I found this quote powerfully strengthening and uplifting today. I encourage you to look up the verses and read them in their context.
From John Piper's new book, Spectacular Sins, pp. 50-51:
Eight Things to Do with Evil
On the one hand:
Expect evil. “Do not be surprised at the fiery trial when it comes upon you to test you, as though something strange were happening to you” (1 Pet. 4:12).
Endure evil. “Love bears all thing, believes all things, hopes all things, endures all things” (1 Cor. 13:7; cf. Mark 13:13).
Give thanks for the refining effect of evil that comes against you. “Give thanks always and for everything to God the Father in the name of our Lord Jesus Christ” (Eph. 5:20; cf. 1 Thess. 5:18). “We rejoice in our sufferings, knowing that suffering produces endurance . . .” (Rom. 5:3–5).
Hate evil. “Let love be genuine. Abhor what is evil; hold fast to what is good” (Rom. 12:9).
Pray for escape from evil. “Lead us not into temptation, but deliver us from evil” (Matt. 6:13).
Expose evil. “Take no part in the unfruitful works of darkness, but instead expose them” (Eph. 5:11).
Overcome evil with good. “Do not be overcome by evil, but overcome evil with good” (Rom. 12:21).
Resist evil. “Resist the devil and he will flee from you” (Jas. 4:7).
Four Things Never to Do with Evil
But on the other hand:
Never despair that this evil world is out of God’s control. “[He] works all things according to the counsel of his will” (Eph. 1:11).
Never give in to the sense that because of seemingly random evil, life is absurd and meaningless. “How unsearchable are his judgments and how inscrutable his ways! . . . For from him and through him and to him are all things. To him be glory forever” (Rom. 11:33, 36).
Never yield to the thought that God sins or is ever unjust or unrighteous in the way he governs the universe. “The Lord is righteous in all his ways” (Ps. 145:17).

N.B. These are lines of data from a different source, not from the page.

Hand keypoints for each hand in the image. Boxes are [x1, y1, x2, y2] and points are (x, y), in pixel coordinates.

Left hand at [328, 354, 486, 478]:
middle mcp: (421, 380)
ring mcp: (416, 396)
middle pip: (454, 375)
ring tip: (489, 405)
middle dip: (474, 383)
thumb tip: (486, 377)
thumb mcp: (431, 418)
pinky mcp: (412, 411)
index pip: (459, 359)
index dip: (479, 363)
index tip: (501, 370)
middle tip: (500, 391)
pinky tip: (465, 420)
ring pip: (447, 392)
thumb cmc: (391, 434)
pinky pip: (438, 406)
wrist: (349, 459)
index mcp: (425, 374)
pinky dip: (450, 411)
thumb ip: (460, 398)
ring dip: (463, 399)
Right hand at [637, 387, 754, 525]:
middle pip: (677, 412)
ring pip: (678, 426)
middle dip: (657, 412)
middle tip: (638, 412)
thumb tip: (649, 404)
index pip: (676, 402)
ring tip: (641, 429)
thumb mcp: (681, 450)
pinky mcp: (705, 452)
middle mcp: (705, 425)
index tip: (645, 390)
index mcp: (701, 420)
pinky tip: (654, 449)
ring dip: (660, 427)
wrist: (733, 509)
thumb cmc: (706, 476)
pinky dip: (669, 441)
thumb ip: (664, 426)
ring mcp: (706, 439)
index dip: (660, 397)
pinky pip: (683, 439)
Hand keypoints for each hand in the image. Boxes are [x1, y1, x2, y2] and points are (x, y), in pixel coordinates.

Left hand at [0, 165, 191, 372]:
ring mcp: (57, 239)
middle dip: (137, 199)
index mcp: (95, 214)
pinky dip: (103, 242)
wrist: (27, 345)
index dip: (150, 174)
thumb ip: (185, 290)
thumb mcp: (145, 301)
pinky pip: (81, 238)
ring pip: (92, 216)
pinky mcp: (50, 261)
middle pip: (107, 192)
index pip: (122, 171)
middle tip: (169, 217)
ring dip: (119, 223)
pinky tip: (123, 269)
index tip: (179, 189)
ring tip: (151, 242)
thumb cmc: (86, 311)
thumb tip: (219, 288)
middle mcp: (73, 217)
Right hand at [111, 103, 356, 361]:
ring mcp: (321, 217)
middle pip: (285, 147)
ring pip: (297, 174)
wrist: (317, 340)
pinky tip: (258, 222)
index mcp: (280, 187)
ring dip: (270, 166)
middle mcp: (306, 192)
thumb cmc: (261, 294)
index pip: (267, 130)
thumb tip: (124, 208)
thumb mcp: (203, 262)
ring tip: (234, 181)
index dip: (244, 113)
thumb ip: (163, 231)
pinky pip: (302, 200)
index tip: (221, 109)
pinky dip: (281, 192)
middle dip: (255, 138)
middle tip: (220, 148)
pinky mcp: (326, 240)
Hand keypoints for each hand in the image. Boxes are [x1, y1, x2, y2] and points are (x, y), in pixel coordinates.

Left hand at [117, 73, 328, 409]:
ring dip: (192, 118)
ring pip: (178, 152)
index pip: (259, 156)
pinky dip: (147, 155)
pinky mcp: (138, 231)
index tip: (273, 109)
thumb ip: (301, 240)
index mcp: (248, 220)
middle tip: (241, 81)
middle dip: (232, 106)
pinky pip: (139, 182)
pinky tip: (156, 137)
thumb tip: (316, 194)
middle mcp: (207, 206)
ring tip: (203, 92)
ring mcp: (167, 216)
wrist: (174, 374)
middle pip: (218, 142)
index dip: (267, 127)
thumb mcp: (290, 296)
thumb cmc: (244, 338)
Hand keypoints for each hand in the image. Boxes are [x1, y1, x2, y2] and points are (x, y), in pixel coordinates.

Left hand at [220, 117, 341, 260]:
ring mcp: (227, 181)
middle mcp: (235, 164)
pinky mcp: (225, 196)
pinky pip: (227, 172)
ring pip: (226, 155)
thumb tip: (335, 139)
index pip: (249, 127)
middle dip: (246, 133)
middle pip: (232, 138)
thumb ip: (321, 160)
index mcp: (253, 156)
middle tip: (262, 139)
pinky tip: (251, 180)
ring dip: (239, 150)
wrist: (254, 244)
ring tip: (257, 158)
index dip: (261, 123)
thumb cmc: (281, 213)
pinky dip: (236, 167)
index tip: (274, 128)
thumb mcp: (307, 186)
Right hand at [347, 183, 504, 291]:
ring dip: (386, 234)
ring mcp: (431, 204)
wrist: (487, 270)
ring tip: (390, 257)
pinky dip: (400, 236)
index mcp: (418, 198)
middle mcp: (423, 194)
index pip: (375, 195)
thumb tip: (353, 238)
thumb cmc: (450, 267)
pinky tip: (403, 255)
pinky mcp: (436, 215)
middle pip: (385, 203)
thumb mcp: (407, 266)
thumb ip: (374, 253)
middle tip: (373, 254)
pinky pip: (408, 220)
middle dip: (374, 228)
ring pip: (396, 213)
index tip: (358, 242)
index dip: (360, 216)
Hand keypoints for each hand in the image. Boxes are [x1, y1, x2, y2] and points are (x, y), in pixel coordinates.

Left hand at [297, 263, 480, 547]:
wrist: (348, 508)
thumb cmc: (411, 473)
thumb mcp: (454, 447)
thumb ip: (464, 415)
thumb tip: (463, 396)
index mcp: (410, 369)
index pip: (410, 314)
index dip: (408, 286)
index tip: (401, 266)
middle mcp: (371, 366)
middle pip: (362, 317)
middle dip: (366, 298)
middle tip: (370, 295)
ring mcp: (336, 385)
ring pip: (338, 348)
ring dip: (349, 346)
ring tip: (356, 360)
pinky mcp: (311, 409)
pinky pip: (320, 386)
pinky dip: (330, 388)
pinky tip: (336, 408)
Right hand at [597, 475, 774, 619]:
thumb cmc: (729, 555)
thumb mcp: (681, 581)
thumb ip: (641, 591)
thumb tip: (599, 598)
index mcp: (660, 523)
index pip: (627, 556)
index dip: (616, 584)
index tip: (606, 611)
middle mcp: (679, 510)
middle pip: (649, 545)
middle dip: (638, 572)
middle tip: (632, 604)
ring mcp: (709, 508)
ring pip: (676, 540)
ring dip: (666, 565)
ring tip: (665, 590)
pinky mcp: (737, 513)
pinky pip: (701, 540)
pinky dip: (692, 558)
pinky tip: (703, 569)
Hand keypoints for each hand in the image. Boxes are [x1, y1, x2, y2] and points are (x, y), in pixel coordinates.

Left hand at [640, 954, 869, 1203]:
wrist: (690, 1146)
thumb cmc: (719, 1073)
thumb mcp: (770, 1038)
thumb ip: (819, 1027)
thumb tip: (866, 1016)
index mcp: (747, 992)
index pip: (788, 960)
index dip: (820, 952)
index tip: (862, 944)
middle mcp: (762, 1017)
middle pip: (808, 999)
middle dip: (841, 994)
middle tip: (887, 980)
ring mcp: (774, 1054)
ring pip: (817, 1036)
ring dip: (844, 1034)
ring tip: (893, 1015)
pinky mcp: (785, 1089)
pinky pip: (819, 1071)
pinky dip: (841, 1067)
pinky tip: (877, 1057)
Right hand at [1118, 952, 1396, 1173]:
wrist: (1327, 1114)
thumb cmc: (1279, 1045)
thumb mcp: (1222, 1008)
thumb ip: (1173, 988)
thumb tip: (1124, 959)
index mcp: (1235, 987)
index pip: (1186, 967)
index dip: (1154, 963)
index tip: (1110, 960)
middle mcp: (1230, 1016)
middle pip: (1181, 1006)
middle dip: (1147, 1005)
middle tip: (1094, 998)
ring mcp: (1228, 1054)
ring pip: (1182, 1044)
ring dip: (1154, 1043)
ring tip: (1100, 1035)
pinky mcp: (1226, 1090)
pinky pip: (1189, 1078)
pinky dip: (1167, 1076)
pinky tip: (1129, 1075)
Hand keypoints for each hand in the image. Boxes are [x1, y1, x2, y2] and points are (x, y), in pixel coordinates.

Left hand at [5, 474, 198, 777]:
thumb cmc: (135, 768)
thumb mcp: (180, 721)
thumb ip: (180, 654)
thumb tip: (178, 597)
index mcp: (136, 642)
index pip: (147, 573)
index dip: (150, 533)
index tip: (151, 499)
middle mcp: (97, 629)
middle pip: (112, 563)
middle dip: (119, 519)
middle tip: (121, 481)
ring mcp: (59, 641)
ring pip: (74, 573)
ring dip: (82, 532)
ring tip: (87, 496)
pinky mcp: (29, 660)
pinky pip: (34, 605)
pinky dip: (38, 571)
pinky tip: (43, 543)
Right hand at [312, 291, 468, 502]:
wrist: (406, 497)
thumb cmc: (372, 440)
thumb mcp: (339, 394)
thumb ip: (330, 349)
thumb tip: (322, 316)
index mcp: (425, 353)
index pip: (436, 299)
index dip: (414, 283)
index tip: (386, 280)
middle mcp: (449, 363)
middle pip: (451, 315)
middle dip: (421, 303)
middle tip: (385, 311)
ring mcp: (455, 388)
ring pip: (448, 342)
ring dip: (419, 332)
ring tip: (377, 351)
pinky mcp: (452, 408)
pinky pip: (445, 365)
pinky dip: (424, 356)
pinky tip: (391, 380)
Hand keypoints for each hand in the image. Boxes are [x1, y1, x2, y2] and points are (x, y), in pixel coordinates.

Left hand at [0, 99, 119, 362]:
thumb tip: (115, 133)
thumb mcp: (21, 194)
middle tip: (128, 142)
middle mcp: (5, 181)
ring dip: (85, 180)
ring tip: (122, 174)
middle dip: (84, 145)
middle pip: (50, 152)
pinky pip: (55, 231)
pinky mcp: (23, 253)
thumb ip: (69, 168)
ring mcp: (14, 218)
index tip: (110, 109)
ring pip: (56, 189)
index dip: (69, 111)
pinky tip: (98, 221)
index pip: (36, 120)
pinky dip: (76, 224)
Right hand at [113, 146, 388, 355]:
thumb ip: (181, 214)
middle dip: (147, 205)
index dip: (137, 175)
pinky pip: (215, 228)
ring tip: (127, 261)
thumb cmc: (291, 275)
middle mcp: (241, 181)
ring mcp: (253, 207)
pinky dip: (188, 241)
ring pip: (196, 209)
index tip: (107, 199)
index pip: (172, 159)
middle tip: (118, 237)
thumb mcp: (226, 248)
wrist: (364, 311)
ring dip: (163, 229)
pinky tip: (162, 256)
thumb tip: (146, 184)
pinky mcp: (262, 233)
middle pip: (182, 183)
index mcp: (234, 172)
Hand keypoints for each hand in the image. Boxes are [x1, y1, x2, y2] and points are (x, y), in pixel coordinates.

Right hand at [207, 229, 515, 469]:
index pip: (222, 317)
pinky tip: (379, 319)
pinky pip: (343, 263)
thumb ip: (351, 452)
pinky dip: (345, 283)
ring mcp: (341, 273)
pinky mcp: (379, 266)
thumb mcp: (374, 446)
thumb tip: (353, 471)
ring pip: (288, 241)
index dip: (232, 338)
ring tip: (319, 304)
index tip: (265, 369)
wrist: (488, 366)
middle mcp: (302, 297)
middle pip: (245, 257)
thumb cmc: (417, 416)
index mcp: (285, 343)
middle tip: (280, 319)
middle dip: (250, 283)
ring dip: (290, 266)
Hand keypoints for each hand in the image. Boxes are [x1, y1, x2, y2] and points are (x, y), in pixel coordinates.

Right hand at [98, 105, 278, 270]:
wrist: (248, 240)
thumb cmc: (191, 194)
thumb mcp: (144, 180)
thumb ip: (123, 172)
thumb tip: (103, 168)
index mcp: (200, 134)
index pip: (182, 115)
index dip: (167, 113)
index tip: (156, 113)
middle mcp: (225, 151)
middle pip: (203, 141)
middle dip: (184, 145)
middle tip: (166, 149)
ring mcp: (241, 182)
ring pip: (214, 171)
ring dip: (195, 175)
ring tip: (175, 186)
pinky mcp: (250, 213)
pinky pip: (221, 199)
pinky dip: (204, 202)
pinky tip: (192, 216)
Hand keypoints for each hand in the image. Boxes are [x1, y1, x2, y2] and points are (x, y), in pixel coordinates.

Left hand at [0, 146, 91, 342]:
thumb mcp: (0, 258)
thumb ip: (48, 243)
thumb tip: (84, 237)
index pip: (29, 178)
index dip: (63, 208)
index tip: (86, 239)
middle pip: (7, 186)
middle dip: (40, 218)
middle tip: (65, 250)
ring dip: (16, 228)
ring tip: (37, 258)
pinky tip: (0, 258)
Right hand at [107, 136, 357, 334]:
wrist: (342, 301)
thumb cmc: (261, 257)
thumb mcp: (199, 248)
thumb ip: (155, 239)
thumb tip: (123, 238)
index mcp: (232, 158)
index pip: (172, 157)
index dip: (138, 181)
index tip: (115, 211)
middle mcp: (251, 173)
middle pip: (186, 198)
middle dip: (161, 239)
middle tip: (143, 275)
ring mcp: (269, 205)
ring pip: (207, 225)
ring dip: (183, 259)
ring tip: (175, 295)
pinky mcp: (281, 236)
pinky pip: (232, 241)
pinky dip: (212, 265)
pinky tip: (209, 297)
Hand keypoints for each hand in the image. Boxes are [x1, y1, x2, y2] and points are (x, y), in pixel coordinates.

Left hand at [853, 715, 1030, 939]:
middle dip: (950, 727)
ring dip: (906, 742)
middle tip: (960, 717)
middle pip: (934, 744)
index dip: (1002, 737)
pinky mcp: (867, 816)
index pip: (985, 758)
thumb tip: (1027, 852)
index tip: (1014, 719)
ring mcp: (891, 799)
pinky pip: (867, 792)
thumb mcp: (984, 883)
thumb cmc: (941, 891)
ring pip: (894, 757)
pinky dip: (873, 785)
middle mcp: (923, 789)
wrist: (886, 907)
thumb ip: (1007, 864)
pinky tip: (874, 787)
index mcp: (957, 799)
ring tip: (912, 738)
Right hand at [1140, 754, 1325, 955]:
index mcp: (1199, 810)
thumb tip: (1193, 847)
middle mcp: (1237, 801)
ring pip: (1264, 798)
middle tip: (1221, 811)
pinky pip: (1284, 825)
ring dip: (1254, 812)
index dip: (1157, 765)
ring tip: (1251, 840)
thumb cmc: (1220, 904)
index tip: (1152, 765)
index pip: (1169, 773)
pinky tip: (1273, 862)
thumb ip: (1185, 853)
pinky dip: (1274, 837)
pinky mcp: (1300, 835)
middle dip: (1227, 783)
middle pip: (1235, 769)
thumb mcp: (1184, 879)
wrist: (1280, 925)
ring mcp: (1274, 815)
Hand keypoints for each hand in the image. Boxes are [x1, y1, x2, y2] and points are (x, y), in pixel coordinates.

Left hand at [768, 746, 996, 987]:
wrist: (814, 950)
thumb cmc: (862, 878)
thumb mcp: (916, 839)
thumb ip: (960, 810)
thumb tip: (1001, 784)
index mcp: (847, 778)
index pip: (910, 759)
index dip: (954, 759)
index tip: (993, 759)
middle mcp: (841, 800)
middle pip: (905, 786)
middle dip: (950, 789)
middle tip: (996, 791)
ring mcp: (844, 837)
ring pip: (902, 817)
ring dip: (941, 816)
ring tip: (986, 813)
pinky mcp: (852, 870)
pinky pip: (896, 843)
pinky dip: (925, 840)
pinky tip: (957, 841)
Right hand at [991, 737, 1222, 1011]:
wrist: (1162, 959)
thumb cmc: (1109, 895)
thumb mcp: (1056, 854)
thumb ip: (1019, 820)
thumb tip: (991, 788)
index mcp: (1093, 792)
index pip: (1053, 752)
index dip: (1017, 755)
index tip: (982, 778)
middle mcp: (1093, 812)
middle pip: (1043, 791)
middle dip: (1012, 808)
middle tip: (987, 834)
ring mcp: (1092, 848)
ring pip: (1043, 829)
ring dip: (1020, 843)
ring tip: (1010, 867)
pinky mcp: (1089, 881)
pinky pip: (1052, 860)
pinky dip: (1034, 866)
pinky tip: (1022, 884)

Never doubt that God is totally for you in Christ. If you trust him with your life, you are in Christ. Never doubt that all the evil that befalls you—even if it takes your life—is God’s loving, purifying, saving, fatherly discipline. It is not an expression of his punishment in wrath. That wrath fell on Jesus Christ our substitute (Gal. 3:13; Rom. 8:3). Only mercy comes to us from God, not wrath, if we are his children through faith in Jesus. “The Lord disciplines the one he loves, and chastises every son whom he receives” (Heb. 12:6).